### Work request
Please copy out the entries exactly, skipping any pictures.

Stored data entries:

*** Block opens ***

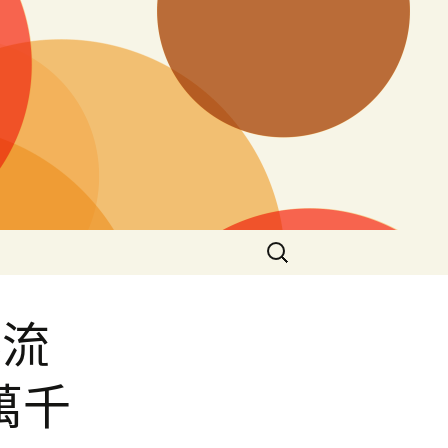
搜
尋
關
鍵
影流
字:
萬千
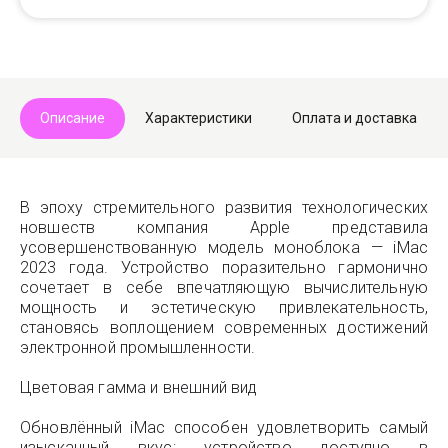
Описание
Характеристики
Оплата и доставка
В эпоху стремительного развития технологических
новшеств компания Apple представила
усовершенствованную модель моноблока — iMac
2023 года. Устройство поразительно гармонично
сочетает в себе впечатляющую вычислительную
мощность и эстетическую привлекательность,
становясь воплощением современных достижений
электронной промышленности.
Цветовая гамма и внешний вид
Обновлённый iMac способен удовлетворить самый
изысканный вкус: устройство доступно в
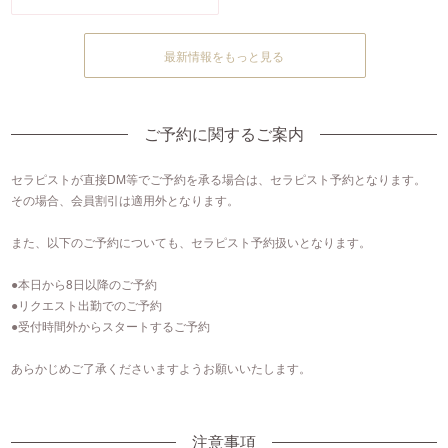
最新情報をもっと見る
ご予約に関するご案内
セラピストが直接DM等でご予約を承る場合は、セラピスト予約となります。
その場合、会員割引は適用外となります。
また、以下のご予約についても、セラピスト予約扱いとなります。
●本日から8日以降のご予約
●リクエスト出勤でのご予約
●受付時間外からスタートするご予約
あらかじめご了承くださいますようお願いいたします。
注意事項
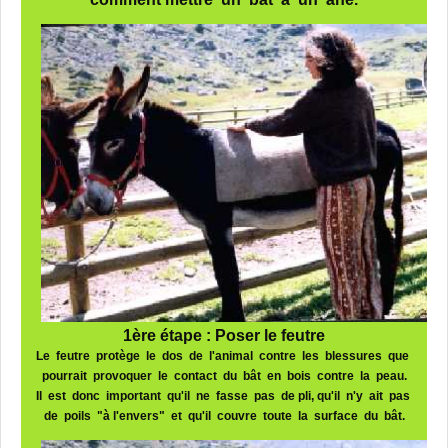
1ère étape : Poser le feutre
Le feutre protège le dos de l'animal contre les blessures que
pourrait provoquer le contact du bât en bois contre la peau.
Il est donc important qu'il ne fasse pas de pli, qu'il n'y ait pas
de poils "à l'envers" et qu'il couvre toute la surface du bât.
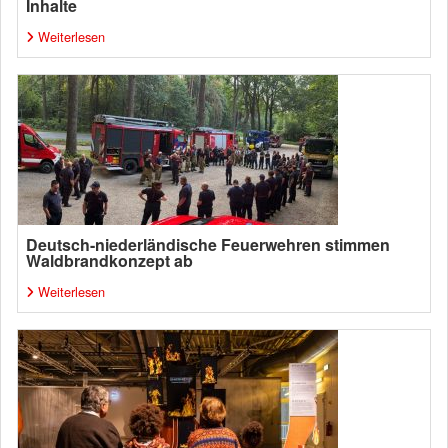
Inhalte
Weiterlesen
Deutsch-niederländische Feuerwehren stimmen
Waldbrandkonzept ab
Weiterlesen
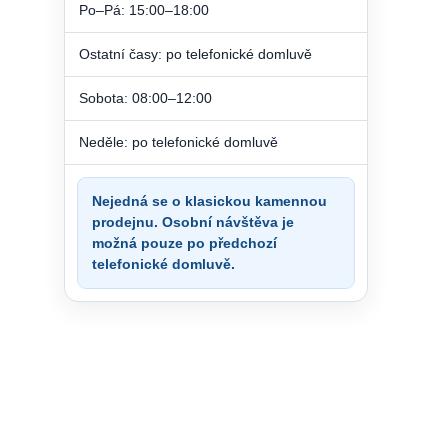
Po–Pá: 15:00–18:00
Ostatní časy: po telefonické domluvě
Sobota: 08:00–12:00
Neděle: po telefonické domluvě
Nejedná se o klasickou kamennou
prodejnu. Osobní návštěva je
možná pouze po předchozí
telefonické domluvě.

*** Block closes ***

### Exercise output
搜
尋
關
鍵
影流
字:
萬千
Описание
Характеристики
Оплата и доставка
В эпоху стремительного развития технологических
новшеств компания Apple представила
усовершенствованную модель моноблока — iMac
2023 года. Устройство поразительно гармонично
сочетает в себе впечатляющую вычислительную
мощность и эстетическую привлекательность,
становясь воплощением современных достижений
электронной промышленности.
Цветовая гамма и внешний вид
Обновлённый iMac способен удовлетворить самый
изысканный вкус: устройство доступно в
最新情報をもっと見る
ご予約に関するご案内
セラピストが直接DM等でご予約を承る場合は、セラピスト予約となります。
その場合、会員割引は適用外となります。
また、以下のご予約についても、セラピスト予約扱いとなります。
●本日から8日以降のご予約
●リクエスト出勤でのご予約
●受付時間外からスタートするご予約
あらかじめご了承くださいますようお願いいたします。
注意事項
1ère étape : Poser le feutre
Le feutre protège le dos de l'animal contre les blessures que
pourrait provoquer le contact du bât en bois contre la peau.
Il est donc important qu'il ne fasse pas de pli, qu'il n'y ait pas
de poils "à l'envers" et qu'il couvre toute la surface du bât.
Inhalte
Weiterlesen
Deutsch-niederländische Feuerwehren stimmen
Waldbrandkonzept ab
Weiterlesen
Po–Pá: 15:00–18:00
Ostatní časy: po telefonické domluvě
Sobota: 08:00–12:00
Neděle: po telefonické domluvě
Nejedná se o klasickou kamennou
prodejnu. Osobní návštěva je
možná pouze po předchozí
telefonické domluvě.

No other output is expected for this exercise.